### [INFORMATION SUPPLIED]

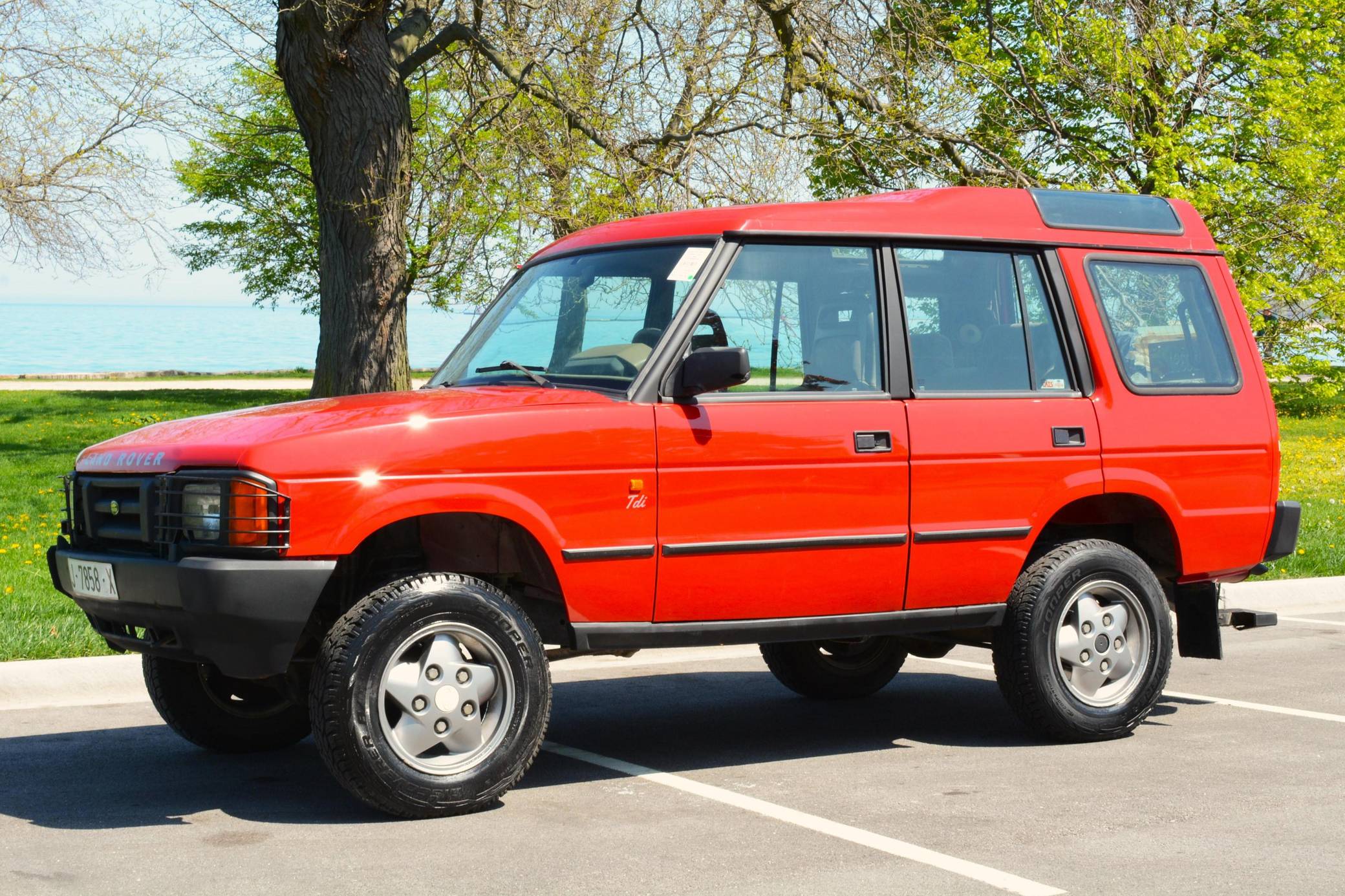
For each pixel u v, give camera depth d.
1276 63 25.33
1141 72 20.52
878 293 5.87
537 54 15.06
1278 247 27.06
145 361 85.62
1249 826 4.84
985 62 20.08
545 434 5.10
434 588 4.93
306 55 15.88
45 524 13.61
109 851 4.62
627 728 6.71
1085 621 6.23
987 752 6.09
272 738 6.20
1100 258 6.45
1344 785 5.43
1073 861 4.43
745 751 6.16
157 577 4.83
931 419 5.83
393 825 4.90
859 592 5.73
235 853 4.57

### [PROBLEM DESCRIPTION]
Output the material above exactly as written and drop any images it holds.

### [OUTPUT FOR THIS TASK]
For each pixel u v, give camera depth d.
1276 63 25.33
1141 72 20.52
878 293 5.87
537 54 15.06
1278 247 27.06
145 361 85.62
1249 826 4.84
985 62 20.08
545 434 5.10
434 588 4.93
306 55 15.88
45 524 13.61
109 851 4.62
627 728 6.71
1085 621 6.23
987 752 6.09
272 738 6.20
1100 258 6.45
1344 785 5.43
1073 861 4.43
745 751 6.16
157 577 4.83
931 419 5.83
393 825 4.90
859 592 5.73
235 853 4.57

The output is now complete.